Para além disso, as conversas com os membros da redacção foram fundamentais para uma compreensão mais profunda do jornal. Assim, na comunicação com o 7MARGENS, foi essencial compreender toda a história passada, bem como as preocupações do presente e ambições e objectivos definidos para o futuro. Com tudo isto, num projeto de reformulação de identidade visual, uma das preocupações foi honrar estes diferentes momentos do 7MARGENS, de forma que o resultado respeitasse o passado do jornal e a comunidade de leitores, fosse ao encontro dos recursos actualmente disponíveis, mas que de certa forma apontasse também para os sonhos do futuro.

Um dos pontos mais importantes, para qualquer projecto, é a empatia, pois permite, tal como o 7MARGENS defende, “atravessar para a outra margem” e encontrar um lugar intermédio de entendimento mútuo.

 

7M – Dizia na apresentação da tese que o trabalho pretendia ajudar à “compreensão do papel do design na comunicação do fenómeno religioso e espiritual”. Qual foi o percurso até chegar aí?

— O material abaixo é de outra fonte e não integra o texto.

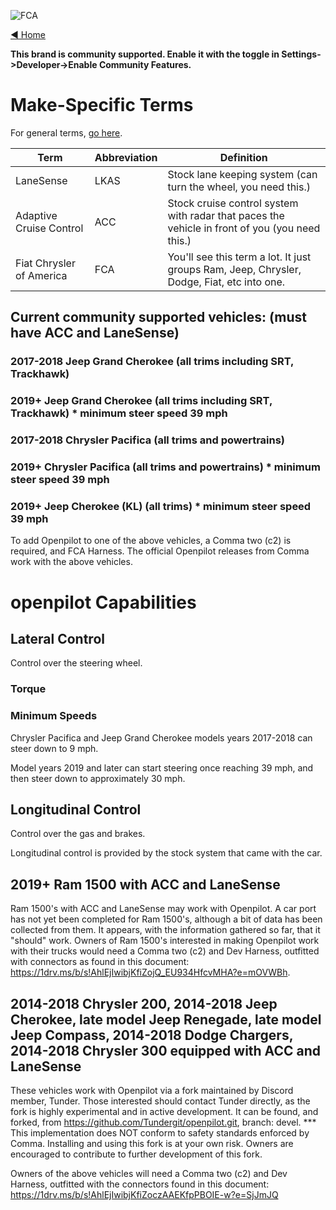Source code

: ![FCA](https://user-images.githubusercontent.com/37757984/82703103-2749e300-9c28-11ea-914c-b7a21074640f.png)

[◄ Home](https://github.com/commaai/openpilot/wiki)

**This brand is community supported. Enable it with the toggle in Settings->Developer->Enable Community Features.**

# Make-Specific Terms

For general terms, [go here](https://github.com/commaai/openpilot/wiki/General-Terms).

Term | Abbreviation | Definition
--- | --- | ---
LaneSense | LKAS | Stock lane keeping system (can turn the wheel, you need this.)
Adaptive Cruise Control | ACC | Stock cruise control system with radar that paces the vehicle in front of you (you need this.) 
Fiat Chrysler of America | FCA | You'll see this term a lot.  It just groups Ram, Jeep, Chrysler, Dodge, Fiat, etc into one.

## Current community supported vehicles: (must have ACC and LaneSense)
### 2017-2018 Jeep Grand Cherokee (all trims including SRT, Trackhawk)
### 2019+ Jeep Grand Cherokee (all trims including SRT, Trackhawk) * minimum steer speed 39 mph 
### 2017-2018 Chrysler Pacifica (all trims and powertrains)
### 2019+ Chrysler Pacifica (all trims and powertrains) * minimum steer speed 39 mph
### 2019+ Jeep Cherokee (KL) (all trims) * minimum steer speed 39 mph 
To add Openpilot to one of the above vehicles, a Comma two (c2) is required, and FCA Harness.  The official Openpilot releases from Comma work with the above vehicles.  

# openpilot Capabilities

## Lateral Control

Control over the steering wheel.

### Torque

### Minimum Speeds

Chrysler Pacifica and Jeep Grand Cherokee models years 2017-2018 can steer down to 9 mph. 

Model years 2019 and later can start steering once reaching 39 mph, and then steer down to approximately 30 mph.

## Longitudinal Control

Control over the gas and brakes.

Longitudinal control is provided by the stock system that came with the car.  

## 2019+ Ram 1500 with ACC and LaneSense

Ram 1500's with ACC and LaneSense may work with Openpilot.  A car port has not yet been completed for Ram 1500's, although a bit of data has been collected from them.  It appears, with the information gathered so far, that it "should" work.  Owners of Ram 1500's interested in making Openpilot work with their trucks would need a Comma two (c2) and Dev Harness, outfitted with connectors as found in this document: https://1drv.ms/b/s!AhlEjIwibjKfiZojQ_EU934HfcvMHA?e=mOVWBh.

## 2014-2018 Chrysler 200, 2014-2018 Jeep Cherokee, late model Jeep Renegade, late model Jeep Compass, 2014-2018 Dodge Chargers, 2014-2018 Chrysler 300 equipped with ACC and LaneSense 

These vehicles work with Openpilot via a fork maintained by Discord member, Tunder.  Those interested should contact Tunder directly, as the fork is highly experimental and in active development.  It can be found, and forked, from https://github.com/Tundergit/openpilot.git, branch: devel.  *** This implementation does NOT conform to safety standards enforced by Comma.  Installing and using this fork is at your own risk.  Owners are encouraged to contribute to further development of this fork.  

Owners of the above vehicles will need a Comma two (c2) and Dev Harness, outfitted with the connectors found in this document: https://1drv.ms/b/s!AhlEjIwibjKfiZoczAAEKfpPBOIE-w?e=SjJmJQ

O objectivo geral desta dissertação foi a reformulação da identidade visual do jornal digital 7MARGENS aplicada às diversas plataformas digitais de divulgação, nomeadamente website e redes sociais. Dado o 7MARGENS ser um jornal digital de “religiões, espiritualidades e culturas”, foram definidos objectivos secundários, sendo um deles, o de “compreender o papel do Design na comunicação do fenómeno religioso e espiritual”.

Esse objectivo foi explorado em primeiro lugar na revisão da literatura, em especial no tópico “Relações entre Design Gráfico e Religião”. Foram apresentados alguns exemplos da inter-relação do Design Gráfico com a dimensão religiosa e espiritual desde os primórdios da comunicação visual até à contemporaneidade, e através desses breves apontamentos foi possível compreender que o Design vai respondendo às diversas realidades culturais e sociais de cada época. Para além disso, ficou evidente a relevância do Design na comunicação da religião, fé, espiritualidade e contemplação, servindo como ponte e meio para a experiência religiosa e espiritual.

Esta base foi essencial para se abordar o projeto de design com sensibilidade, tentando refletir através de uma nova imagem visual o fenómeno religioso e espiritual abordado pelo 7MARGENS, bem como a sua essência única como projeto jornalístico.

Sara Urbano. Foto Direitos reservados

Sara Urbano. Foto Direitos reservados

7M – Quando iniciou o trabalho, havia pouca bibliografia sobre o tema. Isso quer dizer que o fenómeno religioso e espiritual liga pouco ao Design, que esta disciplina não se interessa pelo religioso, ou o problema é outro?

De facto, uma das dificuldades que encontrei foi a escassa literatura científica sobre a temática abordada. Relativamente às relações entre o Design e o fenómeno religioso e espiritual, foi possível encontrar bibliografia. O Design tem vindo a deter diversos papéis na esfera da Religião e Espiritualidade: representação simbólica do sagrado; meio para a experiência do divino; comunicação das instituições; crítica social e política; consciencialização para a mudança; entre outros.

A dificuldade foi encontrar conhecimento científico que investigasse a interseção do design de comunicação com o jornalismo espiritual e religioso. Aí sim, encontrei uma lacuna que foi possível explorar com o desenvolvimento deste projecto.